[HN Gopher] Interval parsing grammars for file format parsing (2...
___________________________________________________________________
Interval parsing grammars for file format parsing (2023)
Author : fanf2
Score : 82 points
Date : 2024-08-10 17:42 UTC (5 hours ago)
(HTM) web link (dl.acm.org)
(TXT) w3m dump (dl.acm.org)
| andrybak wrote:
| > We have used IPGs to specify a number of file formats including
| ZIP, ELF, GIF, PE, and part of PDF
|
| For PDF, that's fair. Video "Types of PDF - Computerphile" covers
| this: https://www.youtube.com/watch?v=K7oxZCgO1dY
| jgalt212 wrote:
| I"ll watch any and all Professor Brailsford videos.
| quotemstr wrote:
| > ZIP files that are prefixed by random garbage can still be
| extracted by unzip but fail to be recognized by a parser that
| conforms to the format specification
|
| To be fair, the ability to stick a ZIP file at the end of any
| other kind of file enables all sorts of neat tricks (like the old
| self-extracting zips).
| userbinator wrote:
| That's because zip files are read from the end.
| FreakLegion wrote:
| And this is in fact what the spec lays out, contrary to the
| quote from the paper. The PK header is a convention.
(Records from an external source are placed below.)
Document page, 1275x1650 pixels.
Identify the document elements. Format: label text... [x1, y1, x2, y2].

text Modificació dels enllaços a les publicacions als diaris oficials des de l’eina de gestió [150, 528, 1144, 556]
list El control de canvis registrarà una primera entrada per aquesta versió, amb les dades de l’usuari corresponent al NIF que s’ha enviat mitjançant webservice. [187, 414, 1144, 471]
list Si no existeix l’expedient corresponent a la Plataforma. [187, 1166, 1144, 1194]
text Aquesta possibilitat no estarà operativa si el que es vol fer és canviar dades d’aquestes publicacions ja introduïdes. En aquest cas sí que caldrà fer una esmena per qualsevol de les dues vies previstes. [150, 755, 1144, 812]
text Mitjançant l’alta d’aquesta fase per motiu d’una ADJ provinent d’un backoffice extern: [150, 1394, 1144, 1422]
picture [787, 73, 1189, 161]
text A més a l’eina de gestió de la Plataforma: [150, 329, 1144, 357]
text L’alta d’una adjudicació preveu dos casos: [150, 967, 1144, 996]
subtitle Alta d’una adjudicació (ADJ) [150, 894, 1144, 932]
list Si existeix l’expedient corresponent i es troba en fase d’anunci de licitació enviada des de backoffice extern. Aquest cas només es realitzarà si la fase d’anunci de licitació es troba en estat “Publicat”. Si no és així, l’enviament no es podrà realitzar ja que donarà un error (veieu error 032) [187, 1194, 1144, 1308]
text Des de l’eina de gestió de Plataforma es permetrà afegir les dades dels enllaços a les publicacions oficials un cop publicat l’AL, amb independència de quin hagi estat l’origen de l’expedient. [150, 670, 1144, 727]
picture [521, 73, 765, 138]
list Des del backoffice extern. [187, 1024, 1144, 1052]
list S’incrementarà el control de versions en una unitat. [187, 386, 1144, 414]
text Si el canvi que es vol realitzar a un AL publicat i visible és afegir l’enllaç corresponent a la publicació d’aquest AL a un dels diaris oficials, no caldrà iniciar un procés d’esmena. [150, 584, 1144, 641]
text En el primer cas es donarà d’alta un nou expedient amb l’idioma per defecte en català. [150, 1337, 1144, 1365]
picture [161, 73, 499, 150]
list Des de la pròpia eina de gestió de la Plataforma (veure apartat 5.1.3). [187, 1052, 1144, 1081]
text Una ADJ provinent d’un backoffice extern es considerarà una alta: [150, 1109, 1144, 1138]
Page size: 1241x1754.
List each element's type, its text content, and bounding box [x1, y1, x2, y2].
| Conforming parsers don't require it, but lazy implementations
| often do. This has led to more than one security incident
| over the years.
| bloatfish wrote:
| Yeah and PK is the signature _per record_ - it 's not a
| file header. Did these guys read the format specification
| at all?
| pointlessone wrote:
| They definitely did not implement PDF parsing, even a subset of
| it. They make some assumptions that will definitely result in
| incorrect parsing. For instance, they assume, objects are tightly
| packed. They're not required to. They should be to save space but
| are not required to. Moreover, it is possible to place objects
| inside other objects. It's not advised but not prohibited. As far
| as I can tell this is where their PDF parsing ends. They don't
| parse the objects themselves (not regular objects, nor stream
| objects). So they've chosen PDF "because it is the most
| complicated format to our knowledge" but ended up just
| (incorrectly) chunking the stream by offset table.
| jahewson wrote:
| Yeah this work is far away from what a real PDF parser
| requires. It's not uncommon for the lengths at the beginning of
| streams to be wrong or the data to be encoded in a format
| different from the one claimed. The offset table can also be
| wrong or missing.
| pointlessone wrote:
| Malformed file is a whole another can of worms a good parser
| should know how to deal with but here it doesn't even format
| compliant.
|
| I think they wanted to demonstrate that their work can slice
| a stream by offset table, in a declarative fashion. It is a
| useful property. I think they would've better picked OTF/TTF
| for demonstration of this particular feature.
| airstrike wrote:
| Sounds to me like that's more of an issue with the PDF
| specification than with the work presented in the paper, in
| which case that's hardly the metric by which we should measure
| its merit.
| pointlessone wrote:
| I'm not saying PDF is a good format. I'm pointing out that
| they've made a poor choice going for PDF. There are other
| formats they could've used to demonstrate this specific
| technique. Like OTF/TTF which is a more traditional binary
| format with a whole range of approaches, including offset
| tables.
| revskill wrote:
| How about MS office document ?
| tithe wrote:
| DOCX, PPTX, and XLSX Microsoft Office files are actually ZIP
| archives (which the paper addresses). You can append a ".zip"
| extension onto the end of them and explore.
|
| https://en.wikipedia.org/wiki/Office_Open_XML
| jahewson wrote:
| The old office binary formats are basically a FAT file system
| containing streams of unremarkable records. Knowing what those
| records do is the hard part!
| aappleby wrote:
| Is this really a new thing? It feels like they've just crammed a
| sliver of the same bog-standard parsing we've been doing for
| decades back into the CFG.
|
| I guess that's good for preventing off-by-one-based parsing
| errors, but surely there's prior art from long ago.
___________________________________________________________________
(page generated 2024-08-10 23:00 UTC)